Thanks Yuval and Rich,
I just want to add that Rich’s comments (principle component analysis or PCA above) tie in well to what Yuval is saying, I believe.
Historically at least (things could change going forward for sure), PC2 or what I called “risk off” above should have close to zero “market beta.” An interesting thing as Yuval correctly points out I believe.
I will probably be looking at PCA a little closer this weekend: trying to learn a little more about how this fits into portfolio construction.
I am not sure that weighting PC1 and PC2 according to the “variance they explain” is not a good (and very simple) idea for keeping your returns high while reducing your exposure to “market beta.”
A market-neutral portfolio could be constructed and that would be just an extension of this wouldn’t it? None of this is new or unused or even not-previously-discussed In the forum.
A lot of people In the forum hedge and use short positions. A lot of professionals hedge or use short positions using the concept of beta, Black-Scholes formulas for options etc. Not a single new or radical thing here!
I think we just keep ALMOST rediscovering what is done in finance all the time here in the forum.
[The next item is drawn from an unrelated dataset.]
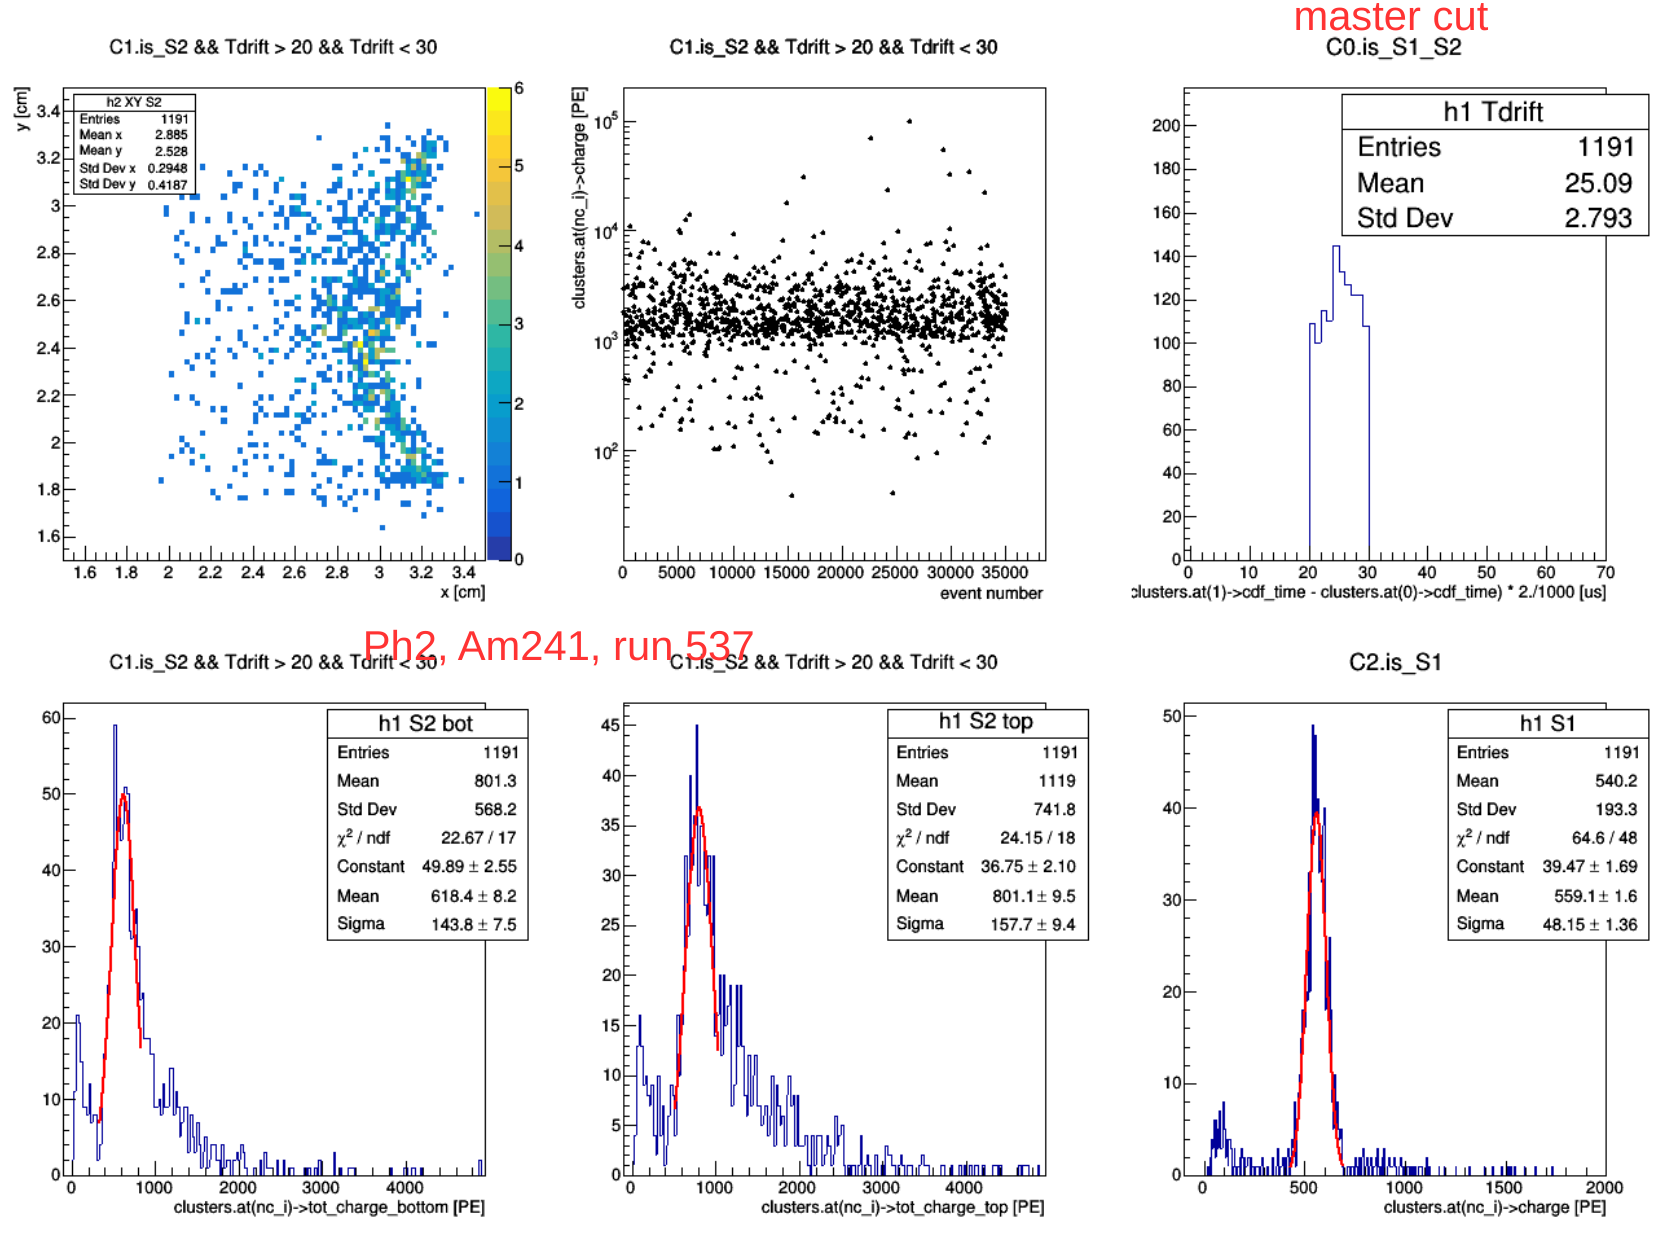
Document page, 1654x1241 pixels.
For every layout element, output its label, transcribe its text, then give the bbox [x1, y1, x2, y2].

text_box Ph2, Am241, run 537 [218, 615, 901, 751]
text_box master cut [1050, 0, 1654, 121]
picture [6, 24, 1654, 1222]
And at the end of the day decide to be “unredeemable luddites” as de Prado has called us (maybe a joke by him, I can hope).
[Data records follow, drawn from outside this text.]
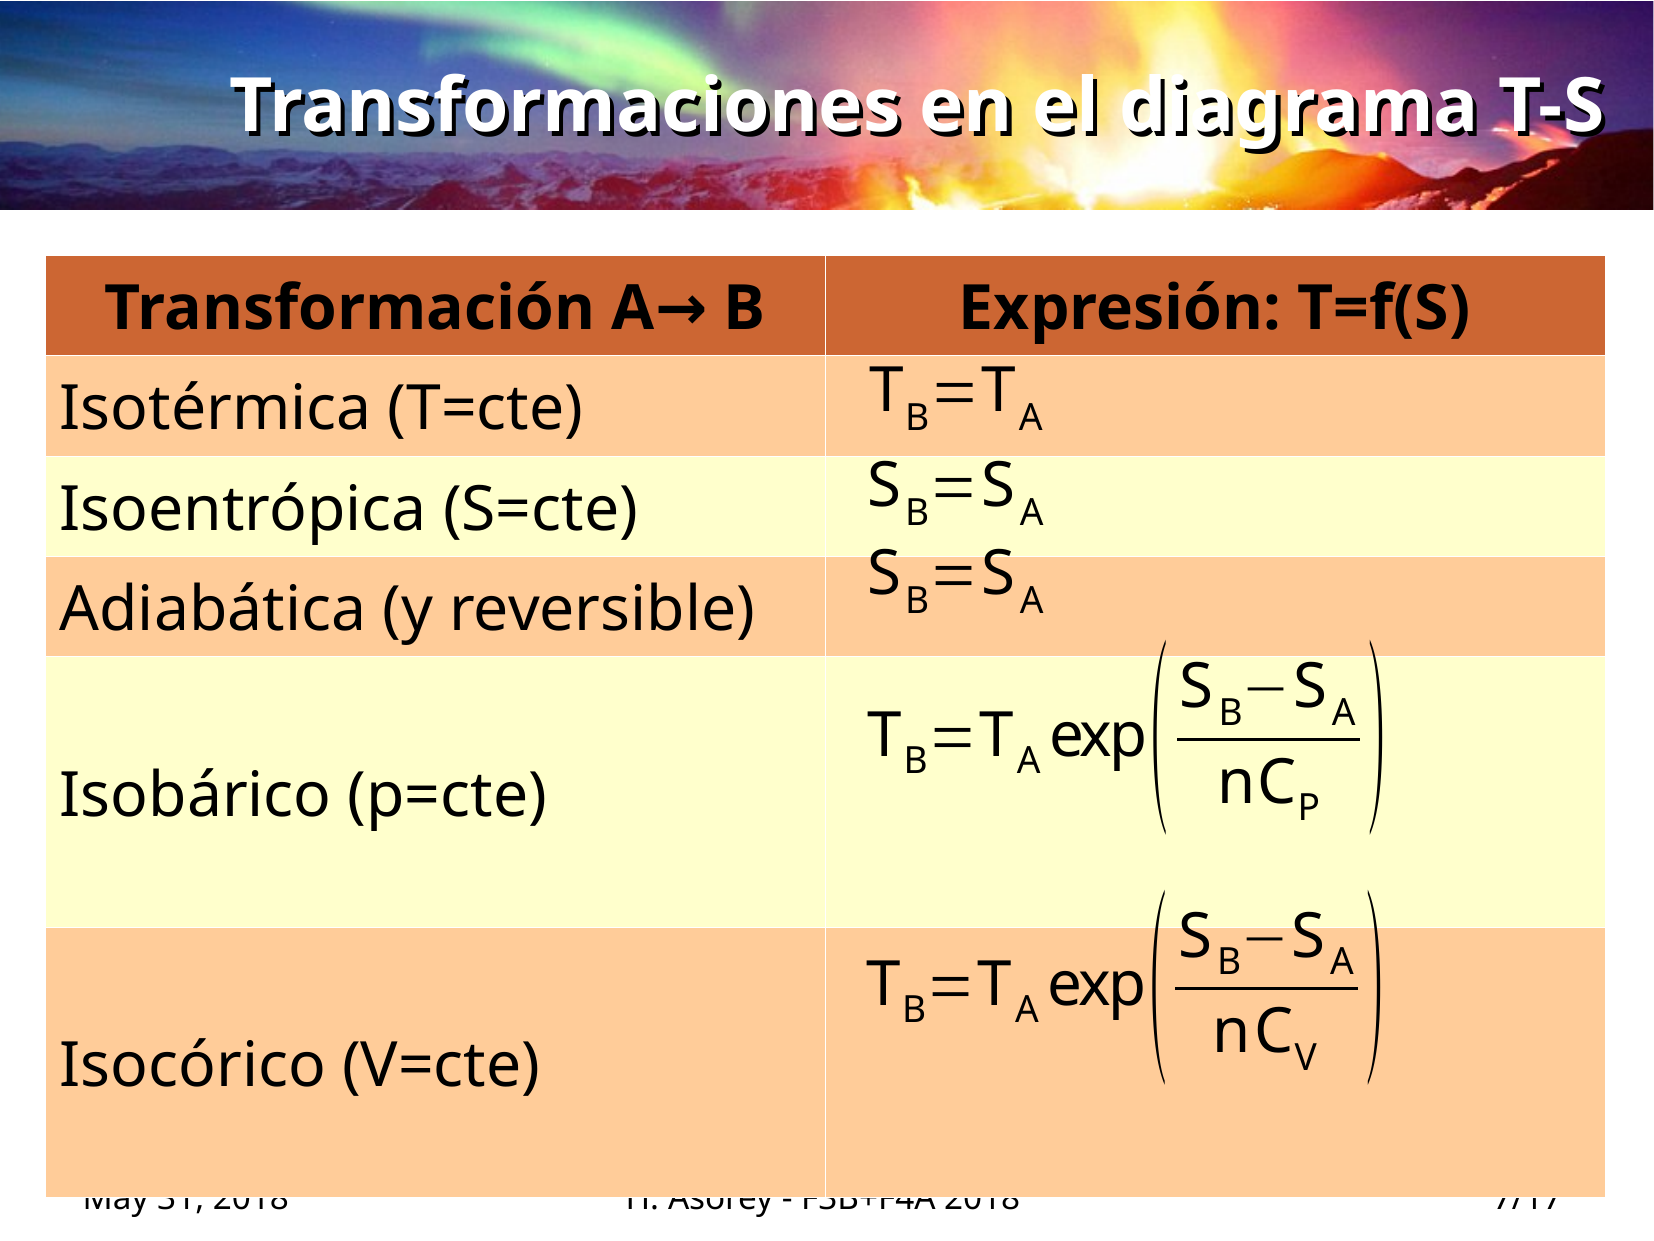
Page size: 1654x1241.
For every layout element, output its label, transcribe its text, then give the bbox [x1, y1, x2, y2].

title Transformaciones en el diagrama T-S [45, 15, 1606, 191]
table_cell [826, 356, 1605, 456]
chart [861, 446, 1051, 534]
table_cell Isoentrópica (S=cte) [46, 457, 825, 556]
table_cell Isocórico (V=cte) [46, 928, 825, 1197]
table_cell [826, 557, 1605, 656]
chart [861, 535, 1051, 623]
table_cell Isobárico (p=cte) [46, 657, 825, 927]
table_cell [826, 657, 1605, 927]
table_cell [826, 928, 1605, 1197]
table_cell Adiabática (y reversible) [46, 557, 825, 656]
table_cell [826, 457, 1605, 556]
chart [861, 352, 1050, 439]
picture [0, 1, 1654, 210]
table_header Expresión: T=f(S) [826, 256, 1605, 355]
table_header Transformación A→ B [46, 256, 825, 355]
chart [860, 637, 1393, 840]
table_cell Isotérmica (T=cte) [46, 356, 825, 456]
chart [858, 886, 1391, 1089]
For sure using PCA to weight your portfolio is a little more well-reasoned that just adding bonds in a 60/40 or 85/15 ratio. At least with the ETFs included in the above example, PCA takes into account the weights of XLP, XLU, GLD etc in creating the “risk-off” portion of the portfolio.
To reiterate PC2 is completely uncorrelated or “orthogonal” if you want to pretend (like me) that you really understand this. Actually, if unlike my wife and daughter you can visualize Cartesian coordinates-my daughter is great at statistics but some people simply cannot visualize it—“orthogonal” is not so complex. Sadly, I have trouble visualizing more than 100 dimensions Actually meant to say we all struggle with this as part of our human nature.
The PCA analysis above does not overweight bonds too much (less than 60/40 for sure) although one could reasonably ask whether bonds belong in a portfolio at all.
I would argue that the question of whether bonds belong in a portfolio goes away if you leverage the bonds up to the same expected returns (expected value) as equities. Then the question just becomes how much and whether you want to try to time that.
Anyway, nice (both of you)!
BTW, I get that I am still not up to speed with Korr123 on this and my points are probably “orthogonal” to what he is trying to express. In that regard this may have nothing to do with what he is trying to accomplish and is not a direct comment on any of that. That having been said, Rich’s and Yuval’s points can be useful, I think.